According to UAE’s The National, the prosecutors said Hushpuppi could commit crimes with just a smartphone and an internet connection, and that he posed too much of a flight risk.
Pissetzky however countered that his client had too much to lose if he flees from the United States.
“He is loved and respected. He is a celebrity,” he told the trial judge, Jeffrey Gilbert in Chicago.
“I don’t see the reason why he would want to ruin his credibility in the world and his status rather than stay here and face this allegation.
“Anywhere he goes, people will know. Having grown up very poor in Nigeria, Mr Abbas is now paid to pose with high-priced items such as Louis Vuitton bags that people would buy after seeing his posts on Instagram.

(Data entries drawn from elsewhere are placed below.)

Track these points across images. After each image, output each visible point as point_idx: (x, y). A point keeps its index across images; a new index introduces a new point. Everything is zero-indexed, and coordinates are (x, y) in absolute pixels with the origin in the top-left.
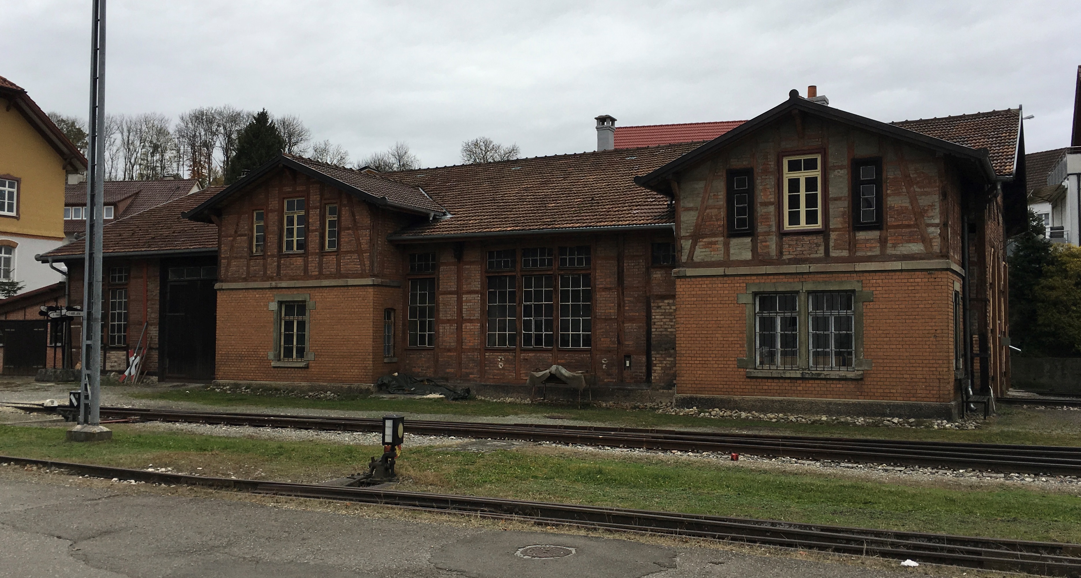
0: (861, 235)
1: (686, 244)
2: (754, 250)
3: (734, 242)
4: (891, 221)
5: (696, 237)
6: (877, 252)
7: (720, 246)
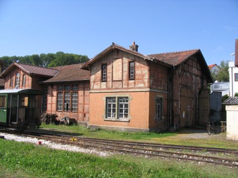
0: (130, 81)
1: (92, 84)
2: (106, 86)
3: (103, 83)
4: (137, 77)
5: (94, 82)
6: (133, 86)
7: (99, 85)
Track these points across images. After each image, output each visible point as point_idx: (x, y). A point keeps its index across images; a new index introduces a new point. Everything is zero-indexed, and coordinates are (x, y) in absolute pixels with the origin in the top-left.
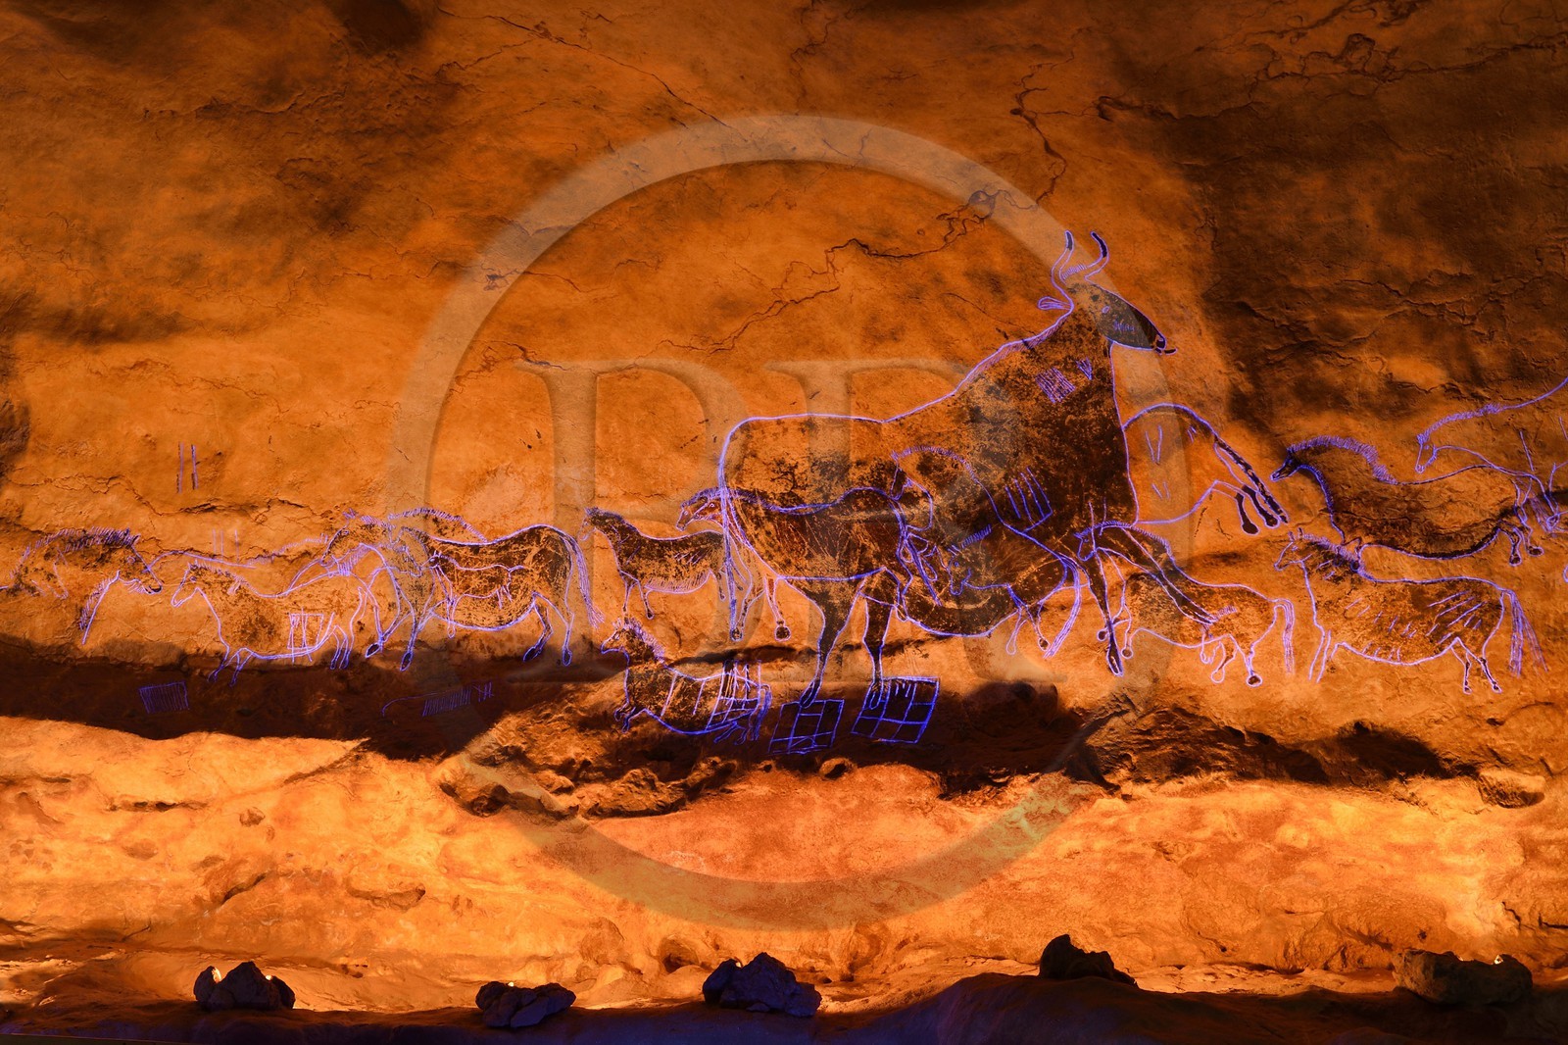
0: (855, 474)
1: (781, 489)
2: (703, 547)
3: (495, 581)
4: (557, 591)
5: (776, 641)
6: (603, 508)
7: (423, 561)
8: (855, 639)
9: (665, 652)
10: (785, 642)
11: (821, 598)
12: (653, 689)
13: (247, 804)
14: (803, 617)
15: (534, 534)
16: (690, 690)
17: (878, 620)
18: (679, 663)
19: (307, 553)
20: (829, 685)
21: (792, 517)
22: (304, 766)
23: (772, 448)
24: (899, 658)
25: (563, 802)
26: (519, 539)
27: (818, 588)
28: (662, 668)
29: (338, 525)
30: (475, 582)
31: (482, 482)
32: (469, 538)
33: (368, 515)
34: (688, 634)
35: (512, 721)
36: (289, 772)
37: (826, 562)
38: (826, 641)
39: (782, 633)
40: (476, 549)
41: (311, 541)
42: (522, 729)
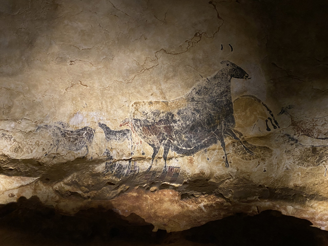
0: (162, 115)
8: (161, 156)
11: (153, 146)
15: (85, 128)
19: (31, 131)
26: (82, 130)
27: (152, 143)
29: (38, 125)
38: (153, 156)
39: (143, 154)
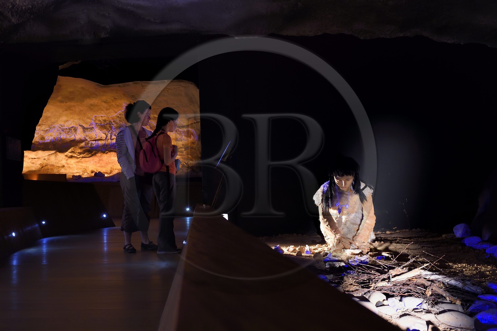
1: (100, 123)
2: (92, 129)
3: (69, 132)
4: (76, 133)
5: (101, 138)
6: (80, 124)
7: (61, 130)
9: (89, 140)
10: (102, 138)
12: (88, 144)
13: (44, 158)
14: (104, 136)
16: (92, 144)
17: (111, 136)
18: (91, 141)
20: (106, 143)
21: (101, 126)
22: (50, 154)
23: (98, 119)
24: (113, 140)
25: (79, 157)
28: (88, 142)
30: (67, 132)
31: (66, 121)
32: (65, 127)
33: (54, 125)
34: (91, 138)
35: (72, 148)
36: (48, 154)
37: (105, 130)
40: (66, 129)
41: (47, 129)
42: (73, 149)
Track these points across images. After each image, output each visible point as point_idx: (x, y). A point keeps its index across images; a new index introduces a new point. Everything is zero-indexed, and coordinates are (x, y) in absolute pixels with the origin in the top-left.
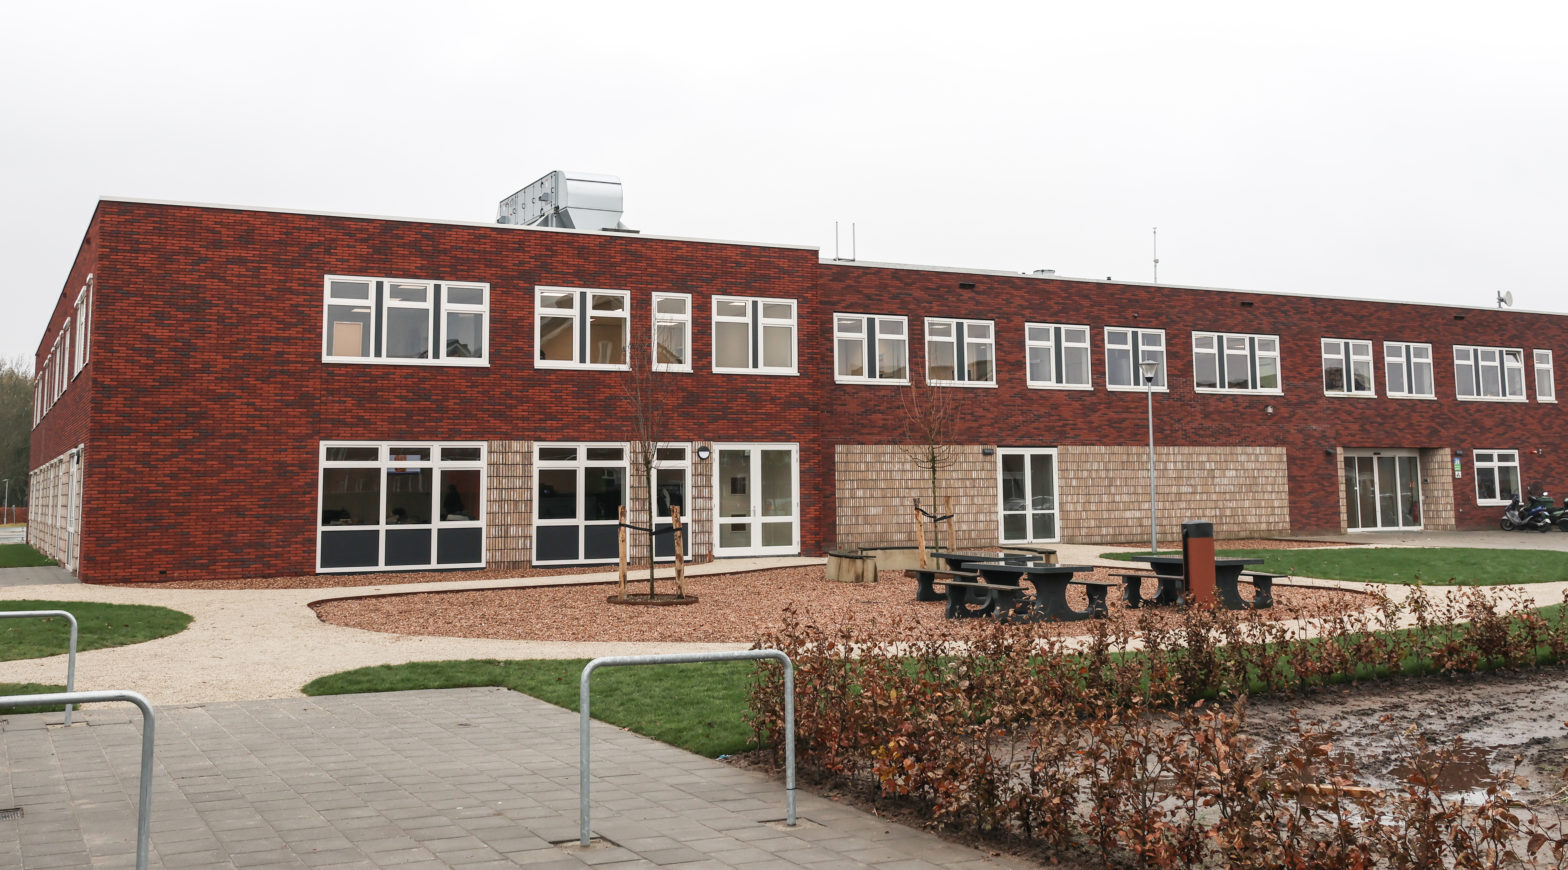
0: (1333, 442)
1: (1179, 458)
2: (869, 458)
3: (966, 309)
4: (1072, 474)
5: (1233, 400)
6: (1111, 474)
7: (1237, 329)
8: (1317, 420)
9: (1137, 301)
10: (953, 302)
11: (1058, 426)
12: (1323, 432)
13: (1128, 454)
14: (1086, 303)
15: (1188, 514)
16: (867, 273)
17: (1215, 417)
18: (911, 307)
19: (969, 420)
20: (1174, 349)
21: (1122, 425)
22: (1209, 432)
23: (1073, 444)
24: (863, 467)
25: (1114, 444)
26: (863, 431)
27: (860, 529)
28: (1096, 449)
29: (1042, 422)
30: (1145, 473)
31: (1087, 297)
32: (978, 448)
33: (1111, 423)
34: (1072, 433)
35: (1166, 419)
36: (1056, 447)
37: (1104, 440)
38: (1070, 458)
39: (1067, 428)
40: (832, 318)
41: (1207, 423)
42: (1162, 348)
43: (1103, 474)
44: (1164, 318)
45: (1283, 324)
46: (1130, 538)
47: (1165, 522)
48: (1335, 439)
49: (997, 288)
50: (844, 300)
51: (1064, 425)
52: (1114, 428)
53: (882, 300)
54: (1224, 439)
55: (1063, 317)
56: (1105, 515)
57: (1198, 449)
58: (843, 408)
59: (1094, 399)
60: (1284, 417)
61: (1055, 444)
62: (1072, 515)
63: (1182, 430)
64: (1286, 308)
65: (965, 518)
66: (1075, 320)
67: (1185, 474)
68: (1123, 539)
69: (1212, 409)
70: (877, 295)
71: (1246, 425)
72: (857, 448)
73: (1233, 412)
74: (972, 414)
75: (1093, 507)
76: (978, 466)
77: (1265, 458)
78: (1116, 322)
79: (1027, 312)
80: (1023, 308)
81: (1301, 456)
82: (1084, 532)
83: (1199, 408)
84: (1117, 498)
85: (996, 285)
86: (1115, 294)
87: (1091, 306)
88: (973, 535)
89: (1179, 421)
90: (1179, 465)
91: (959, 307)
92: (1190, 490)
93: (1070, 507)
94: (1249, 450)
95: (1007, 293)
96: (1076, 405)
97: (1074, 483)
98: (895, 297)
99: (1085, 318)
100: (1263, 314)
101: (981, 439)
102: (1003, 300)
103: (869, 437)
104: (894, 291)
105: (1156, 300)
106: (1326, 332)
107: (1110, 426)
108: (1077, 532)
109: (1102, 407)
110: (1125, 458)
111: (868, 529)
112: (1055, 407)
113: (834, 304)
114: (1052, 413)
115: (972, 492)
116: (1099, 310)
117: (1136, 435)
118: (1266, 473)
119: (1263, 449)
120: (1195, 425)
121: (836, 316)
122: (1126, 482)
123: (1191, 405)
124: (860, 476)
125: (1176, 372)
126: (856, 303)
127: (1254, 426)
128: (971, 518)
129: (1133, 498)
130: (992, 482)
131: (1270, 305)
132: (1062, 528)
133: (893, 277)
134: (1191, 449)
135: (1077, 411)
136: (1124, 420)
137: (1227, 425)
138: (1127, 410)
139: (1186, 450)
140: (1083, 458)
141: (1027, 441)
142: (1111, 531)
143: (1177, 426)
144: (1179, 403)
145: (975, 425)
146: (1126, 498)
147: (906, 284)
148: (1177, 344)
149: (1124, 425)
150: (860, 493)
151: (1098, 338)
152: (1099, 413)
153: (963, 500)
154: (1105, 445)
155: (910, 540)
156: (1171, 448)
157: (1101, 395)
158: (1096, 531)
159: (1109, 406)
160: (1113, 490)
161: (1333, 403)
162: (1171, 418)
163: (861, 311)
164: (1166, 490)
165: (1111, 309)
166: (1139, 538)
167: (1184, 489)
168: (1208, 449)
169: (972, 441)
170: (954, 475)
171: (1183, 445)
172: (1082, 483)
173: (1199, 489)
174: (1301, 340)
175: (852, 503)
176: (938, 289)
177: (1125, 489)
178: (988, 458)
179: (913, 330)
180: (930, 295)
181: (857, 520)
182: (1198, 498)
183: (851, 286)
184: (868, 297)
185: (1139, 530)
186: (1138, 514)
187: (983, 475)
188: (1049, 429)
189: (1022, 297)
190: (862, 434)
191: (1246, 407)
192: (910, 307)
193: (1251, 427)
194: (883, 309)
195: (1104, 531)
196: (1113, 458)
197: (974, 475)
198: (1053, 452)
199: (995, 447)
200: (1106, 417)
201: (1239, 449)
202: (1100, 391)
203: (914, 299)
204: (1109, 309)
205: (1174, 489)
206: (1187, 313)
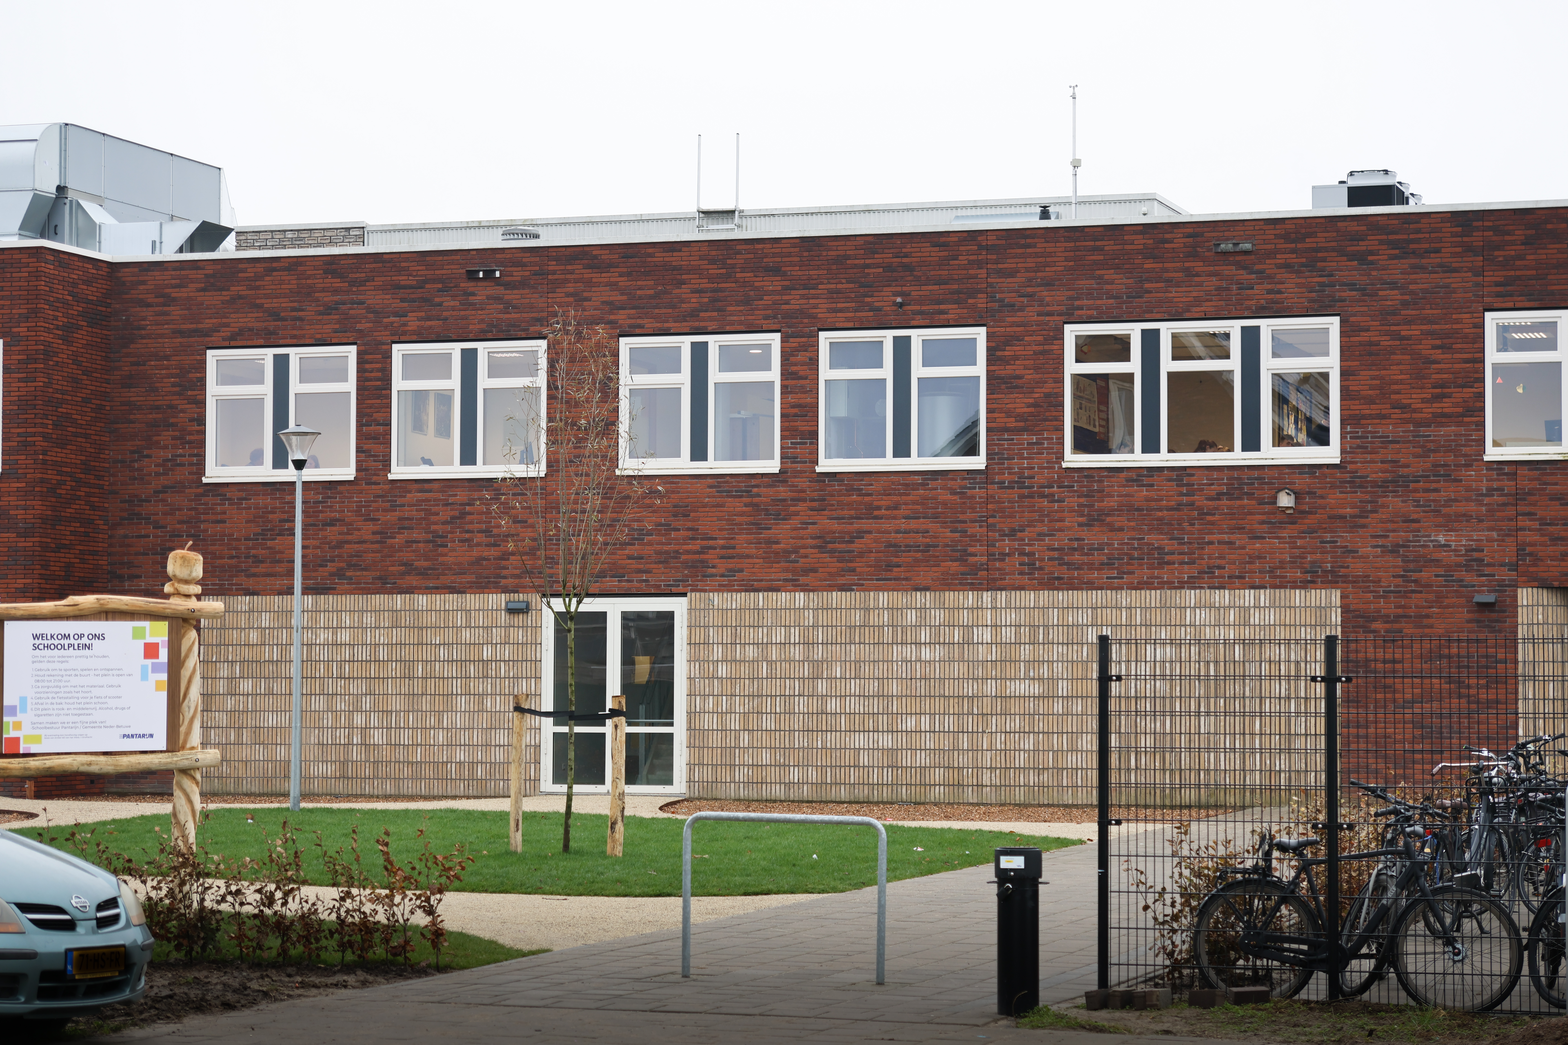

“He is an influencer. That’s a job today, as much as it is hard to imagine. That’s a full-time job.”
Justice Gilbert who watched the proceedings from a prison video link, however, denied Hushpuppi’s request for bail on grounds of him being a flight risk and ordered that the suspected Nigerian fraudster be remanded in custody until he is taken to a court in California.
Hushpuppi was arrested in Dubai and extradited to the US.
He is facing criminal charges for “conspiring to launder hundreds of millions of dollars from Business Email Compromise (BEC) frauds and other scams, including schemes targeting a U.S. law firm, a foreign bank and an English Premier League soccer club.